## EXCERPTED DATA
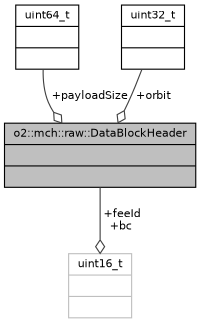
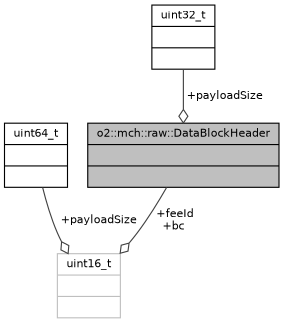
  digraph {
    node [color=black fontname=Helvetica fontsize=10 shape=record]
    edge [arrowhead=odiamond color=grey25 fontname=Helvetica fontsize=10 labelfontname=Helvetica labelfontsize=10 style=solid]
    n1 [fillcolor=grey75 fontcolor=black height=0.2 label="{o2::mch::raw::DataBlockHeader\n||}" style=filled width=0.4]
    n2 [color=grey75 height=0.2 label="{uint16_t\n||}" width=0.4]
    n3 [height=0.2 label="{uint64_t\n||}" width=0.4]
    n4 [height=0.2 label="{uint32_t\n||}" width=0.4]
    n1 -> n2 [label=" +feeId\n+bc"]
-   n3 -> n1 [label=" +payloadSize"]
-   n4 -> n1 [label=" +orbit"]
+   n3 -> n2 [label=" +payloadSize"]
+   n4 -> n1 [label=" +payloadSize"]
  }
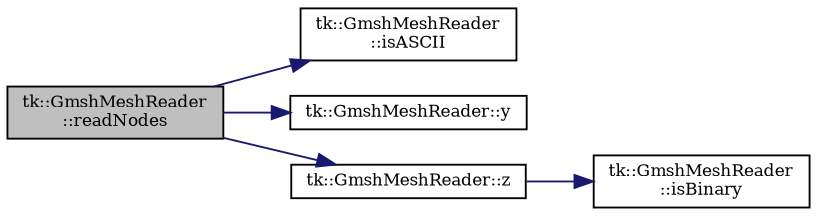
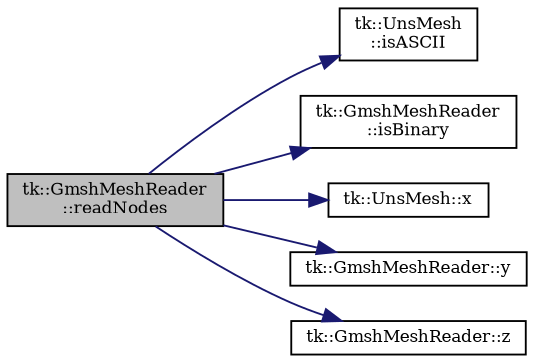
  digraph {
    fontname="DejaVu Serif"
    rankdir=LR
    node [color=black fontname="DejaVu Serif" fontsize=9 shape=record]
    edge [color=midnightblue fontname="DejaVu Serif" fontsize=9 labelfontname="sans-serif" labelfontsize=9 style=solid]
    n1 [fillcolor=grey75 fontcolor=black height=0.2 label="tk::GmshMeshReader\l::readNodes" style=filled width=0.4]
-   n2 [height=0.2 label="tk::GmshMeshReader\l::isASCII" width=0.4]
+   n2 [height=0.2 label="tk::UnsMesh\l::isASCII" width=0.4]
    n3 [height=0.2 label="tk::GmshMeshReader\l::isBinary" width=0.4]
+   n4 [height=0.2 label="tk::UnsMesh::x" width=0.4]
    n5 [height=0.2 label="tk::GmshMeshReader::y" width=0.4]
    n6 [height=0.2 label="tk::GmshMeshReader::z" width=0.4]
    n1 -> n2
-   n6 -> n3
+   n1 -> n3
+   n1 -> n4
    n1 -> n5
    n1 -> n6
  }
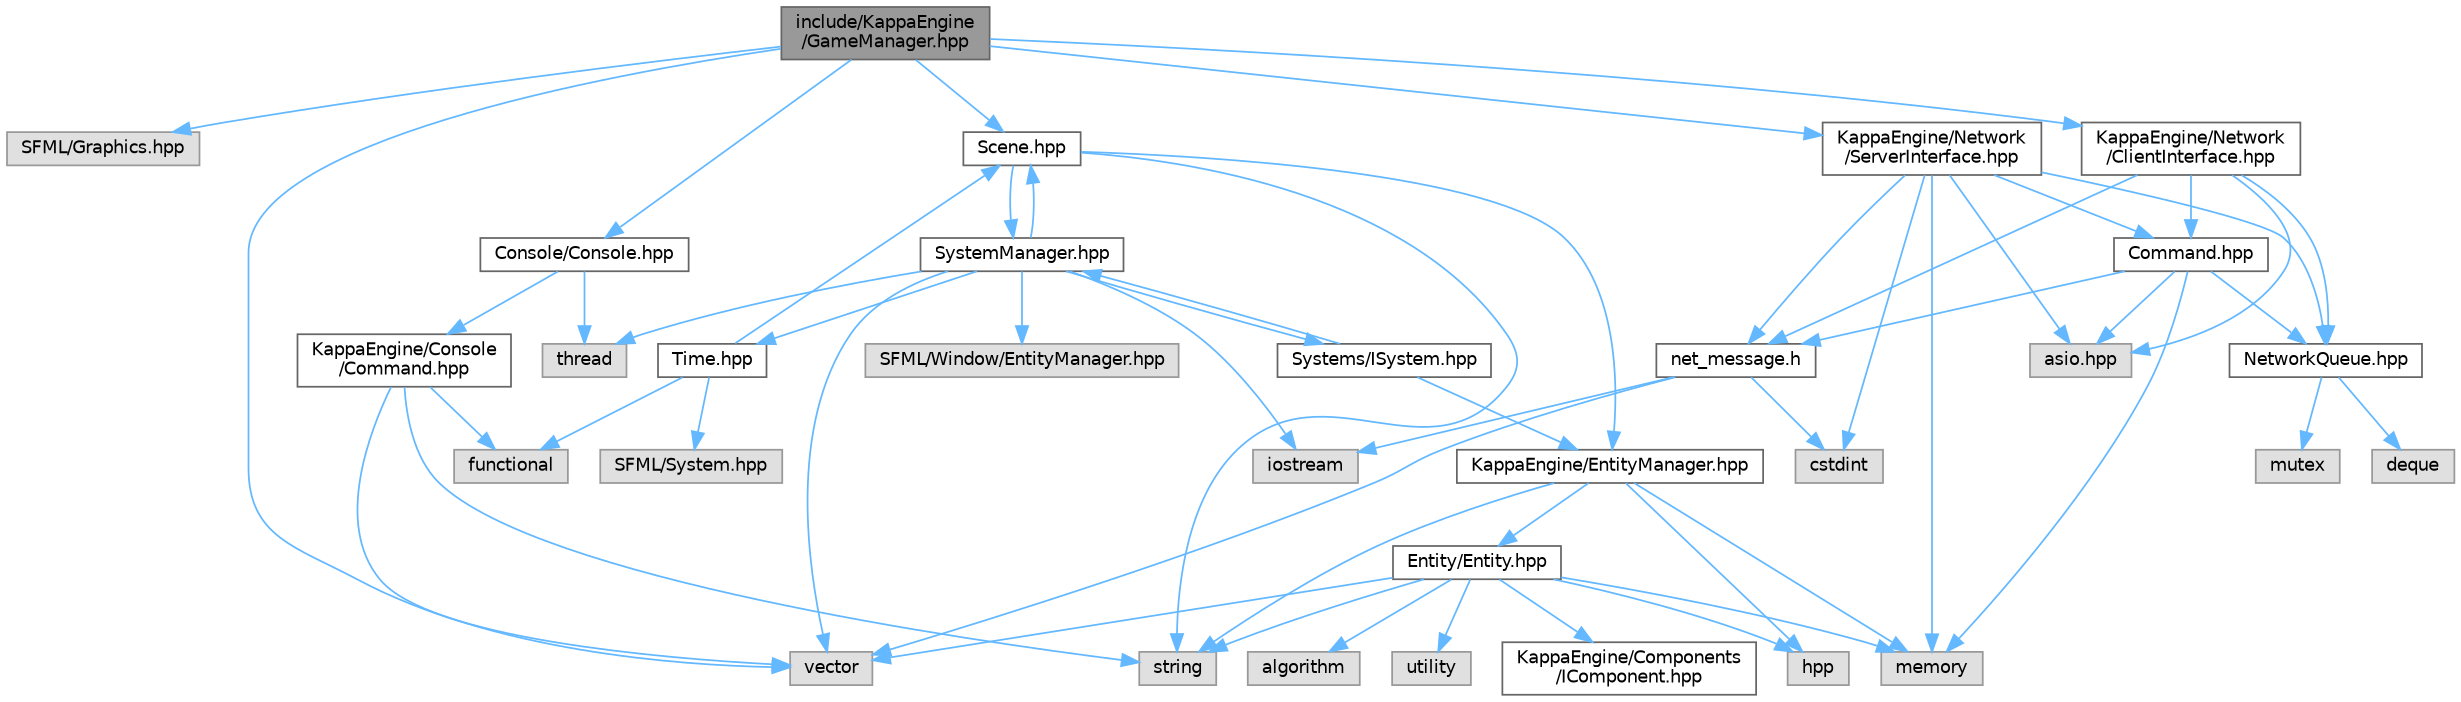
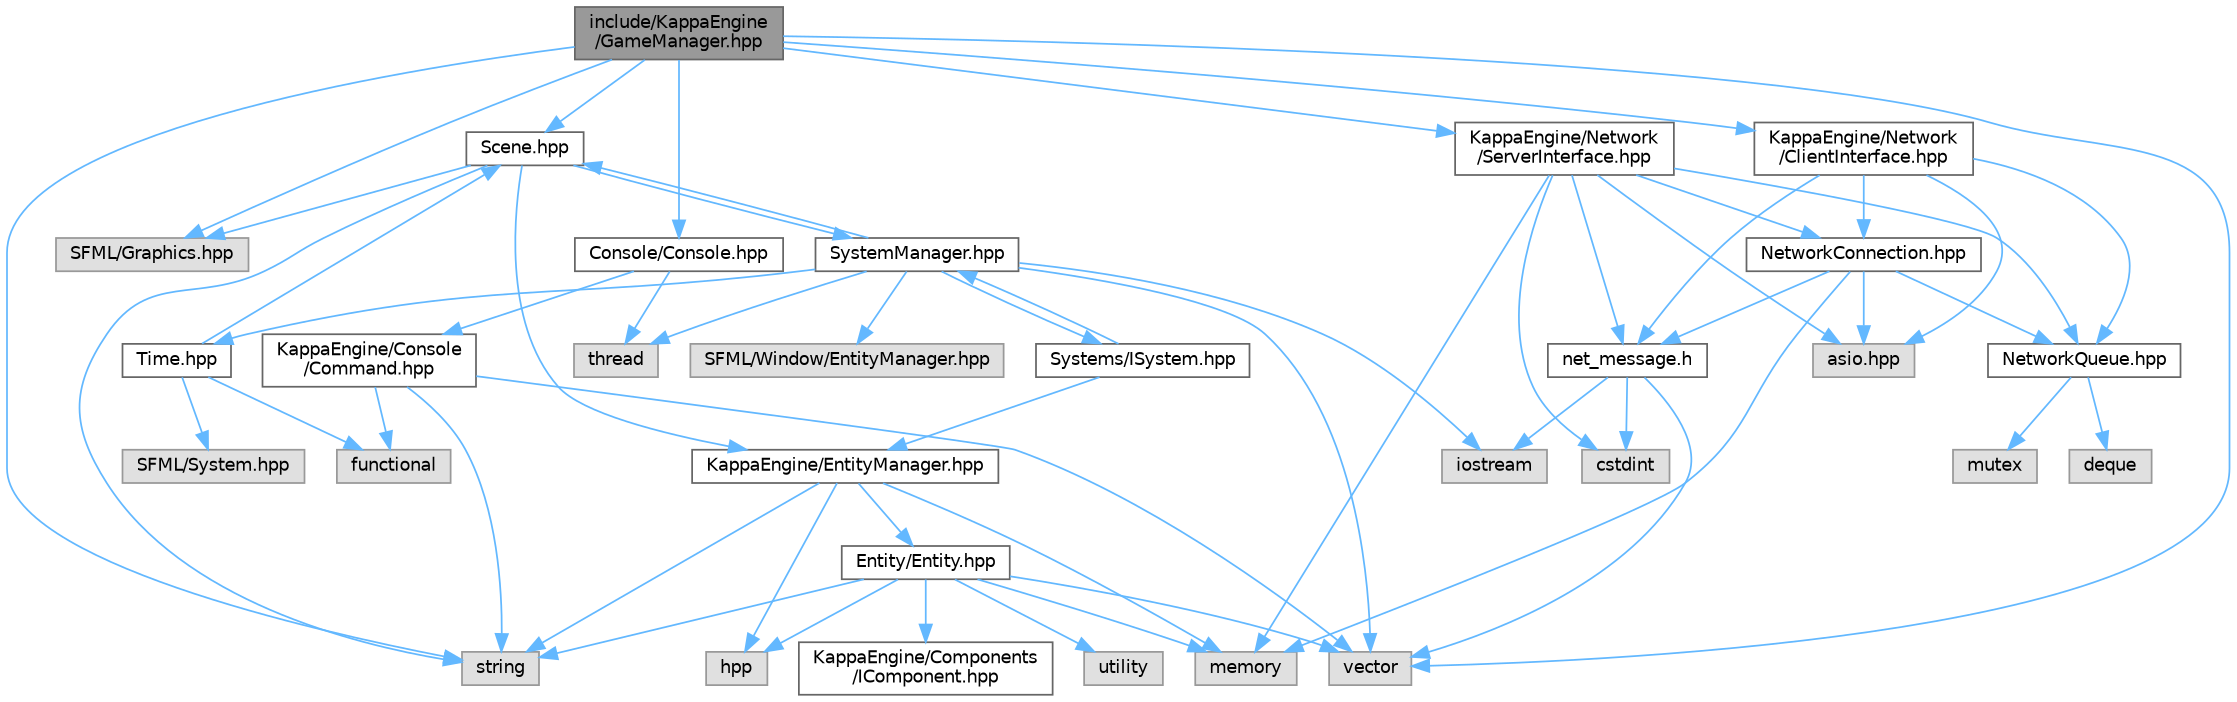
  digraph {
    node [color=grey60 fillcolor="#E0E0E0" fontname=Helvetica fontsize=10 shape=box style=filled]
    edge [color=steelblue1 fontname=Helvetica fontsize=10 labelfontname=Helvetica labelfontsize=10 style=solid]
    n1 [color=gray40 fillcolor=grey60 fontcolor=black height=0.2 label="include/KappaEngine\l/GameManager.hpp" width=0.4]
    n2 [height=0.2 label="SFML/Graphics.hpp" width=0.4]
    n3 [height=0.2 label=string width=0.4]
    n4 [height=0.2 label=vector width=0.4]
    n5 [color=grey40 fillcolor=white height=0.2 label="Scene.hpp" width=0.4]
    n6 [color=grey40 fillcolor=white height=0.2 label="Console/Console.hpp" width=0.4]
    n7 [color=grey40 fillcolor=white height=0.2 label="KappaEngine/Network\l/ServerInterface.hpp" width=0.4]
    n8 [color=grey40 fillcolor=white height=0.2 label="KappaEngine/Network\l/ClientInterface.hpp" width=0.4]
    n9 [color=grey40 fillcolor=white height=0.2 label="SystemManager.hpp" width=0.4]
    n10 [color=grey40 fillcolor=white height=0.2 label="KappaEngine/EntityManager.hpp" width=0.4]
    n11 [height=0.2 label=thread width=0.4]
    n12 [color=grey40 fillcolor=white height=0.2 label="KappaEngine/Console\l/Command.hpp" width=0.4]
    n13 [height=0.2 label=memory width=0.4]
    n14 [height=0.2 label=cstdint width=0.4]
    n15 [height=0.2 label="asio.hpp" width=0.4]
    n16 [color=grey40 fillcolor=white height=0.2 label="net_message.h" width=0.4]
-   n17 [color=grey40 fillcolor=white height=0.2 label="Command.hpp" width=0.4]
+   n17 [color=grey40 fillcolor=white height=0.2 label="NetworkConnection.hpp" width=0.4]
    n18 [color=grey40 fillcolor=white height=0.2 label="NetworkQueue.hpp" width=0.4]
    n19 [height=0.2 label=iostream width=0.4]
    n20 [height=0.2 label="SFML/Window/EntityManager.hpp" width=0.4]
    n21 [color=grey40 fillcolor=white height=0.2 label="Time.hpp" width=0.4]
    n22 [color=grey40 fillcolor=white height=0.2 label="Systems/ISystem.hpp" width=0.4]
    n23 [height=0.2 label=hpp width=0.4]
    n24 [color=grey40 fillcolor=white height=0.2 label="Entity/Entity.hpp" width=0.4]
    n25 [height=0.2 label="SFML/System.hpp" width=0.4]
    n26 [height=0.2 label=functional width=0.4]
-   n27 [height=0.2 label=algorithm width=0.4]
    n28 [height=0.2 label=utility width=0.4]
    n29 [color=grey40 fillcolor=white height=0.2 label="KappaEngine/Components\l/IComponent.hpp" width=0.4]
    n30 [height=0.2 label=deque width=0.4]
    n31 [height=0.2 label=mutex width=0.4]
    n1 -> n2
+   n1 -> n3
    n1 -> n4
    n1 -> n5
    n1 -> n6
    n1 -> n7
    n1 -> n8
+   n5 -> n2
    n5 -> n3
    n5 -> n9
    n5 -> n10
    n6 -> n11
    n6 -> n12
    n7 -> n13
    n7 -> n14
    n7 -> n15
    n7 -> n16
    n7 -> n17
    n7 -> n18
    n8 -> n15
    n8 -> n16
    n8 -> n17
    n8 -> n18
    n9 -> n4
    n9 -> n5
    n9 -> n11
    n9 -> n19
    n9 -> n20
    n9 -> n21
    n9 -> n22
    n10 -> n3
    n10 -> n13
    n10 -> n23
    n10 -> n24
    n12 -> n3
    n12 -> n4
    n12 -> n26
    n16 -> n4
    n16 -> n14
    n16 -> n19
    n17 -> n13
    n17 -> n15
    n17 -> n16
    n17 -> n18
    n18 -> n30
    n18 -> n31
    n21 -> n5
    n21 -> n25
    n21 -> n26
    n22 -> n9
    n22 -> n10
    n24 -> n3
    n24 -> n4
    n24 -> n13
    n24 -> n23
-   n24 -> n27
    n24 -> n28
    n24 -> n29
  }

## WHAT TO DO
Copy out everything from the start of the rows down to the line containing "edge [arrowhead=odiamond color=grey25", with both ends included. Leave the pictures out of your answer.

## ANSWER FOR THE TASK
  digraph {
    node [color=black fontname=Helvetica fontsize=10 shape=record]
    edge [arrowhead=odiamond color=grey25 fontname=Helvetica fontsize=10 labelfontname=Helvetica labelfontsize=10 style=solid]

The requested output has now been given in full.